The Effect of Superparamagnetic Iron Oxide with iRGD Peptide on the Labeling of Pancreatic Cancer Cells In Vitro: A Preliminary Study

1Sichuan Key Laboratory of Medical Imaging, Department of Radiology, Affiliated Hospital of North Sichuan Medical College, Nanchong, Sichuan 637000, China
2Department of Radiology, Shanghai Jiao Tong University Affiliated Sixth People’s Hospital, 600 Yishan Road, Shanghai 200233, China

Received 10 February 2014; Revised 29 April 2014; Accepted 4 May 2014; Published 19 May 2014

Academic Editor: Yi-Xiang Wang

Copyright © 2014 Hou Dong Zuo et al. This is an open access article distributed under the Creative Commons Attribution License, which permits unrestricted use, distribution, and reproduction in any medium, provided the original work is properly cited.

(DATASET EXTRACT)
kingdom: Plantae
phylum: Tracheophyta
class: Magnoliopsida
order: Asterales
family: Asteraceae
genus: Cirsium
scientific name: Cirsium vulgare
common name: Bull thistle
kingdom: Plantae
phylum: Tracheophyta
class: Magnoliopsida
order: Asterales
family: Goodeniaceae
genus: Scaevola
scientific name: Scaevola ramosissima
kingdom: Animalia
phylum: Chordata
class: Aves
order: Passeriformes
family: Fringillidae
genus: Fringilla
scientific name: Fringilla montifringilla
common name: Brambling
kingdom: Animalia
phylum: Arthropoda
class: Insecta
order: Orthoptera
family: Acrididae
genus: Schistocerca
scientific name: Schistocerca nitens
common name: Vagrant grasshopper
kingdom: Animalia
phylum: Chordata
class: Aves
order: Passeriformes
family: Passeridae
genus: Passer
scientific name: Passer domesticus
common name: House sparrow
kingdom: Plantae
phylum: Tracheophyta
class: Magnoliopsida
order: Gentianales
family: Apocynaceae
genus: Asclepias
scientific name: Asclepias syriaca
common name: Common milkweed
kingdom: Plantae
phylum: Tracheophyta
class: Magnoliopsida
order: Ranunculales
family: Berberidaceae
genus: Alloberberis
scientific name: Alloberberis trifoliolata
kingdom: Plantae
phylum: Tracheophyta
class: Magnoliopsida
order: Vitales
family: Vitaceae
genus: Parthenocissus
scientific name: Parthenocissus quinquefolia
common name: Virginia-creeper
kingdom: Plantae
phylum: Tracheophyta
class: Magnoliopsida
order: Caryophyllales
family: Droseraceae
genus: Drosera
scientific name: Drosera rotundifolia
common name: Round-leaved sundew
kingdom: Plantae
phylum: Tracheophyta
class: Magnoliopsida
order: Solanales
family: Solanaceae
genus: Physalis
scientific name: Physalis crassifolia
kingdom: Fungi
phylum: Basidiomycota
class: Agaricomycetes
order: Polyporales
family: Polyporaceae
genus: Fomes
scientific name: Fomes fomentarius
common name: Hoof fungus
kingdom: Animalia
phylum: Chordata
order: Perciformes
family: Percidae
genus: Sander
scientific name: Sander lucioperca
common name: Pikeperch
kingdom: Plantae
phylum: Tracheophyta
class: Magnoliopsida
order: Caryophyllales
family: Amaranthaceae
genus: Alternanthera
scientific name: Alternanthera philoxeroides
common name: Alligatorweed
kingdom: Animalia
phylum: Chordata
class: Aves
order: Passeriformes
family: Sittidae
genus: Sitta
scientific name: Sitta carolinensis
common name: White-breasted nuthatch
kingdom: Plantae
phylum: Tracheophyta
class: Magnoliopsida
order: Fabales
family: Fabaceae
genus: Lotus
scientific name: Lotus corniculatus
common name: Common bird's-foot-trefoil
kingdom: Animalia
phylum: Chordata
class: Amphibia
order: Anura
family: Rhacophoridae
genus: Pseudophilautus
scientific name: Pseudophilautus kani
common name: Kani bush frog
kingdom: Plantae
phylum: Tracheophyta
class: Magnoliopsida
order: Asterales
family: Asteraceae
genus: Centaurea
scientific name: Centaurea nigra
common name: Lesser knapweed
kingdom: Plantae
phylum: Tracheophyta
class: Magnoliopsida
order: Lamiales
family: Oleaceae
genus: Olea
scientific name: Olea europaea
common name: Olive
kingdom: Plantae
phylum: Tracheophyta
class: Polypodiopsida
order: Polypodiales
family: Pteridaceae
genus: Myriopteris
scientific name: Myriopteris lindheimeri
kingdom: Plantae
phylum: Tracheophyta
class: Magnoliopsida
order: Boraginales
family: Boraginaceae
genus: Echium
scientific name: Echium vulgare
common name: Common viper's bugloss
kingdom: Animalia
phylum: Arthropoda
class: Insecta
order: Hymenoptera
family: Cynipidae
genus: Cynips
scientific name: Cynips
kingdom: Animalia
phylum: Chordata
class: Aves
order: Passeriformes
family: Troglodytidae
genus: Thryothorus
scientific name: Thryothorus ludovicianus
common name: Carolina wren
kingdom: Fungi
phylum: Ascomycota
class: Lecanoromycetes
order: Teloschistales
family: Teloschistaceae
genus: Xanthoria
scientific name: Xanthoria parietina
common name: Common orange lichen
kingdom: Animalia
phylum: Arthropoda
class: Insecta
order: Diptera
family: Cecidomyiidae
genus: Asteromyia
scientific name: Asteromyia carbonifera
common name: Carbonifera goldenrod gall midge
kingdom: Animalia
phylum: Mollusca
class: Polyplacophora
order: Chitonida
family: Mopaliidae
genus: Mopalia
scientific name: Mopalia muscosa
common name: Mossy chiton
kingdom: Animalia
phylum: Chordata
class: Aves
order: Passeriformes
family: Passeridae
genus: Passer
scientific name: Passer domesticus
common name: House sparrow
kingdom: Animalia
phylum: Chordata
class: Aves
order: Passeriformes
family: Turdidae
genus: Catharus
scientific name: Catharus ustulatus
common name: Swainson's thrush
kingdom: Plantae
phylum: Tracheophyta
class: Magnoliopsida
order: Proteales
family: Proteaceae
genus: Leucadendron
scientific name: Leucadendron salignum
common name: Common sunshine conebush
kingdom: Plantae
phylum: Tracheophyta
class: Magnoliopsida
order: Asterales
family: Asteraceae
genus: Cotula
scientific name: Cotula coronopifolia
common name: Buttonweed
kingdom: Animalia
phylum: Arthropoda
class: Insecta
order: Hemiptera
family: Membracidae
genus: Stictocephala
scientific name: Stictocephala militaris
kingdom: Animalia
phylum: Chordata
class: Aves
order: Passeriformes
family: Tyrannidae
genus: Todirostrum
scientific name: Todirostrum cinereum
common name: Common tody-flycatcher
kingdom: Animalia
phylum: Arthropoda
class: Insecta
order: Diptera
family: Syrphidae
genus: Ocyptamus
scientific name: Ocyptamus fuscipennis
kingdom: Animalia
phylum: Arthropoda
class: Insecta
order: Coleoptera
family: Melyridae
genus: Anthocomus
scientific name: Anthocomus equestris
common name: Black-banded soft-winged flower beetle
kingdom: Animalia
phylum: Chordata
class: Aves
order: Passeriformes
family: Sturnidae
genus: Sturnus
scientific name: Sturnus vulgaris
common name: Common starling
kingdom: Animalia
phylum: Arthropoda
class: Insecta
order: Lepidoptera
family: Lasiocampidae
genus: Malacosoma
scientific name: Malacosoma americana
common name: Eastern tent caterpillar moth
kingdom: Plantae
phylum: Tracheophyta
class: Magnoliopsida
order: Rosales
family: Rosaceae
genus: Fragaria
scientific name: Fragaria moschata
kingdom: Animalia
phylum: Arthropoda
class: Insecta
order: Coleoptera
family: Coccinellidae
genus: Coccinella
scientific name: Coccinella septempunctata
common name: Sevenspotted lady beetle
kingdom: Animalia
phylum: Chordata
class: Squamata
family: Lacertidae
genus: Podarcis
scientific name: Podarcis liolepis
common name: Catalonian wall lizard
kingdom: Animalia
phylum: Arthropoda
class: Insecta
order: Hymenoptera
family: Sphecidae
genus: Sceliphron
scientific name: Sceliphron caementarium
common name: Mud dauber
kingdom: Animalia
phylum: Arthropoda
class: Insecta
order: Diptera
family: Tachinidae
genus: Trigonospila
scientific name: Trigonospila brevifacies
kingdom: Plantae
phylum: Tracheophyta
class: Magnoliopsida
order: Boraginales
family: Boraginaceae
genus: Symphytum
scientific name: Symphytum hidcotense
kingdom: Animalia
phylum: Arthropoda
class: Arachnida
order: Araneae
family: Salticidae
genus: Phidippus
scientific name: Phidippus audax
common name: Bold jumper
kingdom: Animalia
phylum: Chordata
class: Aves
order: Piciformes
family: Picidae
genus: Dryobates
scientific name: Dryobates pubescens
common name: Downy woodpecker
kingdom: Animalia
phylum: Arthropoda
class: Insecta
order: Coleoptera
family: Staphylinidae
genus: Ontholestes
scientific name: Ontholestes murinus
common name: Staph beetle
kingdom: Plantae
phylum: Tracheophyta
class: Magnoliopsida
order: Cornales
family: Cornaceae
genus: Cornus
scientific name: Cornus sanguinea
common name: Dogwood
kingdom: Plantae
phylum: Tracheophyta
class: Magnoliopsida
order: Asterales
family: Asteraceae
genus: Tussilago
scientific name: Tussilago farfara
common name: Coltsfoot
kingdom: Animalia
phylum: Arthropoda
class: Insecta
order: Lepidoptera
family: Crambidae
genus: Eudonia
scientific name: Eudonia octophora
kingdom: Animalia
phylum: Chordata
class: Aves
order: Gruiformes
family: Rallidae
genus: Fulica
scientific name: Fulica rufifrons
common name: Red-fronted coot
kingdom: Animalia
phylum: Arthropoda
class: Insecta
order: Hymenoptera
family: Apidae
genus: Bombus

(USING THE INFORMATION)
1 > In the header of the study on superparamagnetic iron oxide with iRGD peptide, on what date is the article listed as accepted?
2 > Write a continuation of the header of the study on superparamagnetic iron oxide with iRGD peptide, starting after its copyright statement.

(ANSWERS TO THE PROBLEMS)
1 > 4 May 2014

2 >
Abstract

The iRGD peptide loaded with iron oxide nanoparticles for tumor targeting and tissue penetration was developed for targeted tumor therapy and ultrasensitive MR imaging. Binding of iRGD, a tumor homing peptide, is mediated by integrins, which are widely expressed on the surface of cells. Several types of small molecular drugs and nanoparticles can be transfected into cells with the help of iRGD peptide. Thus, we postulate that SPIO nanoparticles, which have good biocompatibility, can also be transfected into cells using iRGD. Despite the many kinds of cell labeling studies that have been performed with SPIO nanoparticles and RGD peptide or its analogues, only a few have applied SPIO nanoparticles with iRGD peptide in pancreatic cancer cells. This paper reports our preliminary findings regarding the effect of iRGD peptide (CRGDK/RGPD/EC) combined with SPIO on the labeling of pancreatic cancer cells. The results suggest that SPIO with iRGD peptide can enhance the positive labeling rate of cells and the uptake of SPIO. Optimal functionalization was achieved with the appropriate concentration or concentration range of SPIO and iRGD peptide. This study describes a simple and economical protocol to label panc-1 cells using SPIO in combination with iRGD peptide and may provide a useful method to improve the sensitivity of pancreatic cancer imaging.